Could you please write out the data shown below, exactly and in full?

• **Material provided**
=== Section Start ===
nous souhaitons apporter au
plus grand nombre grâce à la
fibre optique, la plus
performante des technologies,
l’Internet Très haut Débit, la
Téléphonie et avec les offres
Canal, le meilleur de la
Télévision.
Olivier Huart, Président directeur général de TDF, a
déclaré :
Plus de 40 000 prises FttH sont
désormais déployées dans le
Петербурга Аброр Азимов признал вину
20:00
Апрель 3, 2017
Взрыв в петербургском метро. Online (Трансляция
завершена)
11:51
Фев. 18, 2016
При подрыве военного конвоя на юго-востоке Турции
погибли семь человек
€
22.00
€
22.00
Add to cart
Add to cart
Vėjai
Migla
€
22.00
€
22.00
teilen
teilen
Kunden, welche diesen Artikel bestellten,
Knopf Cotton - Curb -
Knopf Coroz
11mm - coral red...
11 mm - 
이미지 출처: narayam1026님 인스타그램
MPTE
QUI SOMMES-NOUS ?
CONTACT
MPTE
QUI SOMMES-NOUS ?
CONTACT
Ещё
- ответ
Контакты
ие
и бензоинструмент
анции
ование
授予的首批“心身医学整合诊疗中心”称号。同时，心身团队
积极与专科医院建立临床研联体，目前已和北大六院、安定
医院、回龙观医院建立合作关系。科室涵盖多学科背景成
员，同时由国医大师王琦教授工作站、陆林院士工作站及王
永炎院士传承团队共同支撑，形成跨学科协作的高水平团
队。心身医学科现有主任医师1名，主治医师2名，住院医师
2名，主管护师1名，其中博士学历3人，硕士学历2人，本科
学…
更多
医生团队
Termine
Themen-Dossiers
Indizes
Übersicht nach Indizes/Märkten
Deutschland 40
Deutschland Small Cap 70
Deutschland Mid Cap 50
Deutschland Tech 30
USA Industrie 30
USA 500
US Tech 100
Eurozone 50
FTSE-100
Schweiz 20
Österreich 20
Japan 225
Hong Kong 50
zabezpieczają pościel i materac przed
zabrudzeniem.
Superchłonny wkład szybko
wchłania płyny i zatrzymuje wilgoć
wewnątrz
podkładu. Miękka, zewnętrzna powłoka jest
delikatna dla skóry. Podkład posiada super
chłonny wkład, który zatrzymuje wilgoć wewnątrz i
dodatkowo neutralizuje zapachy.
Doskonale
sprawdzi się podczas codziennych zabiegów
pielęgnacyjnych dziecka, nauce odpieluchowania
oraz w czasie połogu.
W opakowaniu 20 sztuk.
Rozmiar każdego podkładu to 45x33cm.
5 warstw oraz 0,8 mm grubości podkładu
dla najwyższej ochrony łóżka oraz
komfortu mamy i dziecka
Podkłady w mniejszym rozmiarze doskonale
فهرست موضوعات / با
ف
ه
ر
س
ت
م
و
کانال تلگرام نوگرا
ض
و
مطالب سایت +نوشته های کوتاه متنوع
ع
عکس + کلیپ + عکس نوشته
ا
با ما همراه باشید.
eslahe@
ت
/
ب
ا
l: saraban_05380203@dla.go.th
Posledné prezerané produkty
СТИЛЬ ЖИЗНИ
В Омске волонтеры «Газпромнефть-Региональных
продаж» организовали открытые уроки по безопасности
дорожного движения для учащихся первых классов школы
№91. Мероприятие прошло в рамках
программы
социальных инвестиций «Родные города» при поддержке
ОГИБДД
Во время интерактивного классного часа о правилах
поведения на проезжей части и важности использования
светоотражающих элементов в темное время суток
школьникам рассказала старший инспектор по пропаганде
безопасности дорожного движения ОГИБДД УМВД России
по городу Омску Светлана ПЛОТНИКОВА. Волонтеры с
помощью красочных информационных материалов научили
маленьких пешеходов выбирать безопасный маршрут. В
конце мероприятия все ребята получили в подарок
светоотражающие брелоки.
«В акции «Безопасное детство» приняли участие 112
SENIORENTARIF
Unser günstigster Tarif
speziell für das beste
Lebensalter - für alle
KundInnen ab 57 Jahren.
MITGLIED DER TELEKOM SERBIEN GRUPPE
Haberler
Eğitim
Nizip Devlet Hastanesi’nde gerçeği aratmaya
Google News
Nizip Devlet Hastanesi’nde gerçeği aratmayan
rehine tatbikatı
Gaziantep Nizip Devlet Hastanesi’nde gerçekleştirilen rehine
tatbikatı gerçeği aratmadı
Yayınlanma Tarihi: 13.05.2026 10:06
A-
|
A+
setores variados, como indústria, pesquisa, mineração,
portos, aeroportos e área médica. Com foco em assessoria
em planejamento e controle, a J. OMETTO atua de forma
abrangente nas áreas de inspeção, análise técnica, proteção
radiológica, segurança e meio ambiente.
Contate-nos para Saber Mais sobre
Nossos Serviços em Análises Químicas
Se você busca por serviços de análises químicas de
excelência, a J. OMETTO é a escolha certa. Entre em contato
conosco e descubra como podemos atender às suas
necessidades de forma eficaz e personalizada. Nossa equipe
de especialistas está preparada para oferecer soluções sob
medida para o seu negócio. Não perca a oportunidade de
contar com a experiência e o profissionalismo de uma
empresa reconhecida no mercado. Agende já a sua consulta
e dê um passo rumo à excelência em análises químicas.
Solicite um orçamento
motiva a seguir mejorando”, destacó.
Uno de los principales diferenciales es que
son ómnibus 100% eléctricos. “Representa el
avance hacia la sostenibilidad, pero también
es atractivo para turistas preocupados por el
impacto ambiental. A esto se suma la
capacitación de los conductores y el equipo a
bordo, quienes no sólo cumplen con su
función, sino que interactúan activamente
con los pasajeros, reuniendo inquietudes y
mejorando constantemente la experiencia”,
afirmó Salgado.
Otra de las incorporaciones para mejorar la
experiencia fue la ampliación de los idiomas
=== Section End ===
• **Reply to the task**
nous souhaitons apporter au
plus grand nombre grâce à la
fibre optique, la plus
performante des technologies,
l’Internet Très haut Débit, la
Téléphonie et avec les offres
Canal, le meilleur de la
Télévision.
Olivier Huart, Président directeur général de TDF, a
déclaré :
Plus de 40 000 prises FttH sont
désormais déployées dans le
Петербурга Аброр Азимов признал вину
20:00
Апрель 3, 2017
Взрыв в петербургском метро. Online (Трансляция
завершена)
11:51
Фев. 18, 2016
При подрыве военного конвоя на юго-востоке Турции
погибли семь человек
€
22.00
€
22.00
Add to cart
Add to cart
Vėjai
Migla
€
22.00
€
22.00
teilen
teilen
Kunden, welche diesen Artikel bestellten,
Knopf Cotton - Curb -
Knopf Coroz
11mm - coral red...
11 mm - 
이미지 출처: narayam1026님 인스타그램
MPTE
QUI SOMMES-NOUS ?
CONTACT
MPTE
QUI SOMMES-NOUS ?
CONTACT
Ещё
- ответ
Контакты
ие
и бензоинструмент
анции
ование
授予的首批“心身医学整合诊疗中心”称号。同时，心身团队
积极与专科医院建立临床研联体，目前已和北大六院、安定
医院、回龙观医院建立合作关系。科室涵盖多学科背景成
员，同时由国医大师王琦教授工作站、陆林院士工作站及王
永炎院士传承团队共同支撑，形成跨学科协作的高水平团
队。心身医学科现有主任医师1名，主治医师2名，住院医师
2名，主管护师1名，其中博士学历3人，硕士学历2人，本科
学…
更多
医生团队
Termine
Themen-Dossiers
Indizes
Übersicht nach Indizes/Märkten
Deutschland 40
Deutschland Small Cap 70
Deutschland Mid Cap 50
Deutschland Tech 30
USA Industrie 30
USA 500
US Tech 100
Eurozone 50
FTSE-100
Schweiz 20
Österreich 20
Japan 225
Hong Kong 50
zabezpieczają pościel i materac przed
zabrudzeniem.
Superchłonny wkład szybko
wchłania płyny i zatrzymuje wilgoć
wewnątrz
podkładu. Miękka, zewnętrzna powłoka jest
delikatna dla skóry. Podkład posiada super
chłonny wkład, który zatrzymuje wilgoć wewnątrz i
dodatkowo neutralizuje zapachy.
Doskonale
sprawdzi się podczas codziennych zabiegów
pielęgnacyjnych dziecka, nauce odpieluchowania
oraz w czasie połogu.
W opakowaniu 20 sztuk.
Rozmiar każdego podkładu to 45x33cm.
5 warstw oraz 0,8 mm grubości podkładu
dla najwyższej ochrony łóżka oraz
komfortu mamy i dziecka
Podkłady w mniejszym rozmiarze doskonale
فهرست موضوعات / با
ف
ه
ر
س
ت
م
و
کانال تلگرام نوگرا
ض
و
مطالب سایت +نوشته های کوتاه متنوع
ع
عکس + کلیپ + عکس نوشته
ا
با ما همراه باشید.
eslahe@
ت
/
ب
ا
l: saraban_05380203@dla.go.th
Posledné prezerané produkty
СТИЛЬ ЖИЗНИ
В Омске волонтеры «Газпромнефть-Региональных
продаж» организовали открытые уроки по безопасности
дорожного движения для учащихся первых классов школы
№91. Мероприятие прошло в рамках
программы
социальных инвестиций «Родные города» при поддержке
ОГИБДД
Во время интерактивного классного часа о правилах
поведения на проезжей части и важности использования
светоотражающих элементов в темное время суток
школьникам рассказала старший инспектор по пропаганде
безопасности дорожного движения ОГИБДД УМВД России
по городу Омску Светлана ПЛОТНИКОВА. Волонтеры с
помощью красочных информационных материалов научили
маленьких пешеходов выбирать безопасный маршрут. В
конце мероприятия все ребята получили в подарок
светоотражающие брелоки.
«В акции «Безопасное детство» приняли участие 112
SENIORENTARIF
Unser günstigster Tarif
speziell für das beste
Lebensalter - für alle
KundInnen ab 57 Jahren.
MITGLIED DER TELEKOM SERBIEN GRUPPE
Haberler
Eğitim
Nizip Devlet Hastanesi’nde gerçeği aratmaya
Google News
Nizip Devlet Hastanesi’nde gerçeği aratmayan
rehine tatbikatı
Gaziantep Nizip Devlet Hastanesi’nde gerçekleştirilen rehine
tatbikatı gerçeği aratmadı
Yayınlanma Tarihi: 13.05.2026 10:06
A-
|
A+
setores variados, como indústria, pesquisa, mineração,
portos, aeroportos e área médica. Com foco em assessoria
em planejamento e controle, a J. OMETTO atua de forma
abrangente nas áreas de inspeção, análise técnica, proteção
radiológica, segurança e meio ambiente.
Contate-nos para Saber Mais sobre
Nossos Serviços em Análises Químicas
Se você busca por serviços de análises químicas de
excelência, a J. OMETTO é a escolha certa. Entre em contato
conosco e descubra como podemos atender às suas
necessidades de forma eficaz e personalizada. Nossa equipe
de especialistas está preparada para oferecer soluções sob
medida para o seu negócio. Não perca a oportunidade de
contar com a experiência e o profissionalismo de uma
empresa reconhecida no mercado. Agende já a sua consulta
e dê um passo rumo à excelência em análises químicas.
Solicite um orçamento
motiva a seguir mejorando”, destacó.
Uno de los principales diferenciales es que
son ómnibus 100% eléctricos. “Representa el
avance hacia la sostenibilidad, pero también
es atractivo para turistas preocupados por el
impacto ambiental. A esto se suma la
capacitación de los conductores y el equipo a
bordo, quienes no sólo cumplen con su
función, sino que interactúan activamente
con los pasajeros, reuniendo inquietudes y
mejorando constantemente la experiencia”,
afirmó Salgado.
Otra de las incorporaciones para mejorar la
experiencia fue la ampliación de los idiomas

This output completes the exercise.